→ **Requirement**
When the line with "for the HCPC |" appears below, start repeating lines exactly, and keep going through the line with "advisor contribute |"; add nothing outside that span.

--- Extracted material Enclosed Below ---

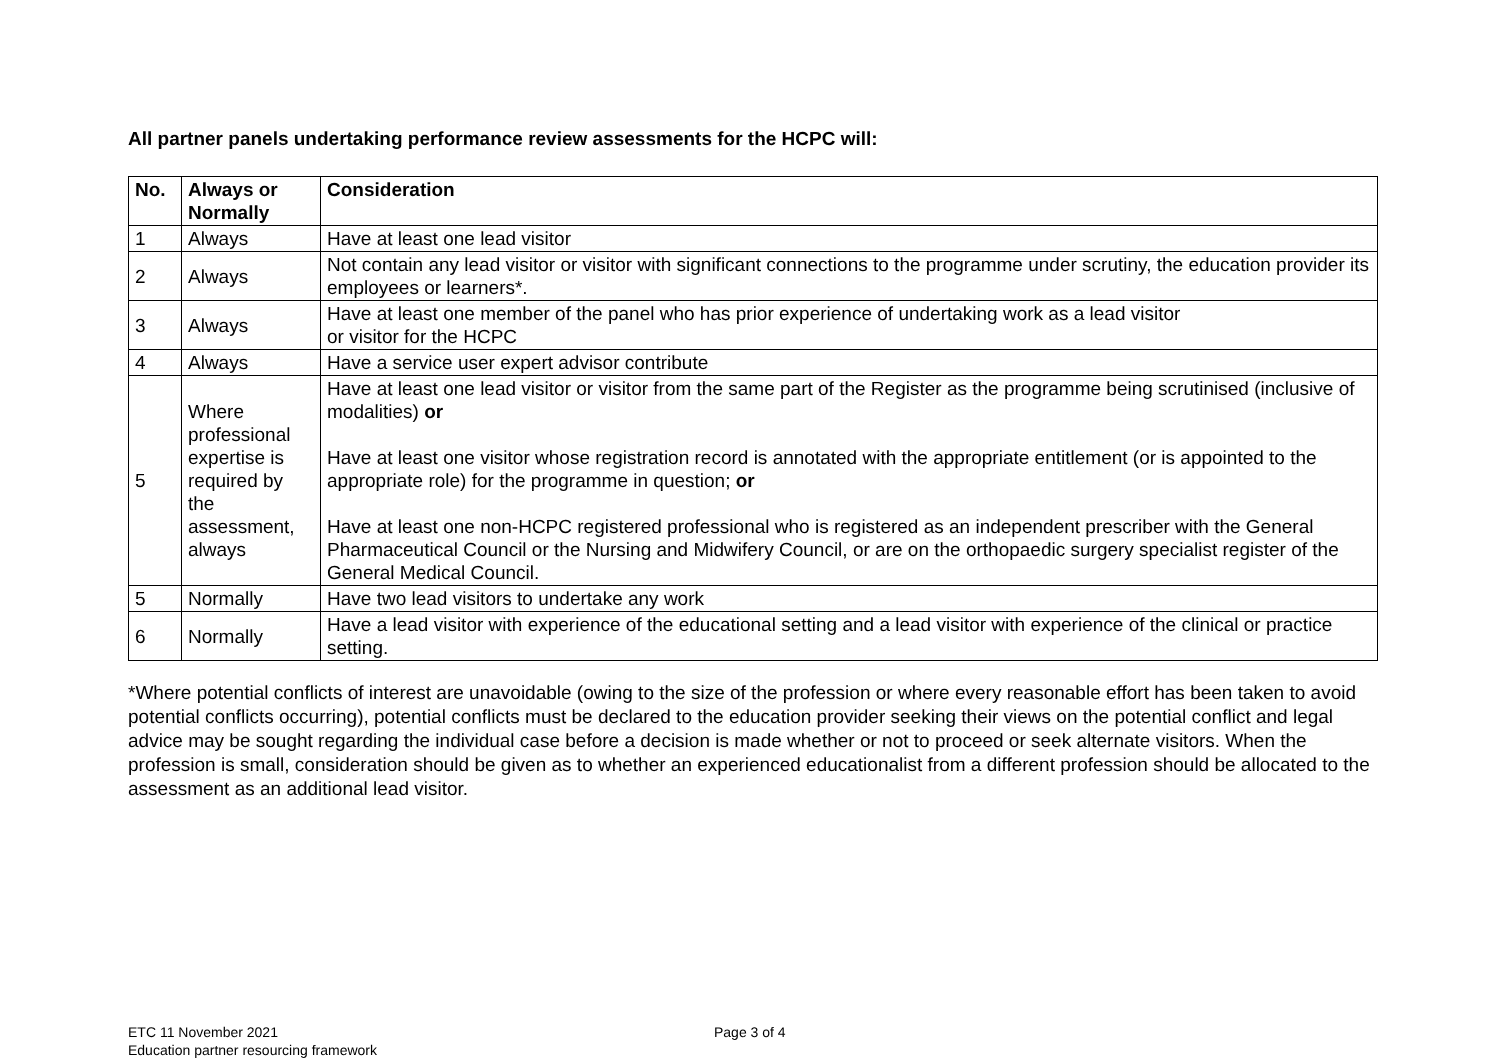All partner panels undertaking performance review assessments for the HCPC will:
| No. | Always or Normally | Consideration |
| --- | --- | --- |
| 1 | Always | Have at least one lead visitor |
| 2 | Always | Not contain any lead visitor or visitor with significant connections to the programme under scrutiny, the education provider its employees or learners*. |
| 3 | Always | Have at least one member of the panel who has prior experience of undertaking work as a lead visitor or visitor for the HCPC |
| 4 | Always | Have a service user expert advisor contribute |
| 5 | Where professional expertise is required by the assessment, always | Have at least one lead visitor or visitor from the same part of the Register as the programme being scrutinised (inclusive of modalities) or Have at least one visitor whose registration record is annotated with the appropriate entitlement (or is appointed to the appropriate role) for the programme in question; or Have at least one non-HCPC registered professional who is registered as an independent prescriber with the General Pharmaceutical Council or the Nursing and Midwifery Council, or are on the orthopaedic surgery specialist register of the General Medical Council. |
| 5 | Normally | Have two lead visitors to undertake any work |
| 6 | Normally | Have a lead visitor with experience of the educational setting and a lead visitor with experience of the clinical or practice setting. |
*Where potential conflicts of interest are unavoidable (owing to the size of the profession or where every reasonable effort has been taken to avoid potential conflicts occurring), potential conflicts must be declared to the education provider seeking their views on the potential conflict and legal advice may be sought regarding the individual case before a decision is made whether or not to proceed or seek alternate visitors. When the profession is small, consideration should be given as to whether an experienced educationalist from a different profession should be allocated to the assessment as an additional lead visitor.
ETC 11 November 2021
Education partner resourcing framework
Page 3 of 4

--- End of Enclosed Extracted material ---

→ **Result of the task**
| 3 | Always | Have at least one member of the panel who has prior experience of undertaking work as a lead visitor or visitor for the HCPC |
| 4 | Always | Have a service user expert advisor contribute |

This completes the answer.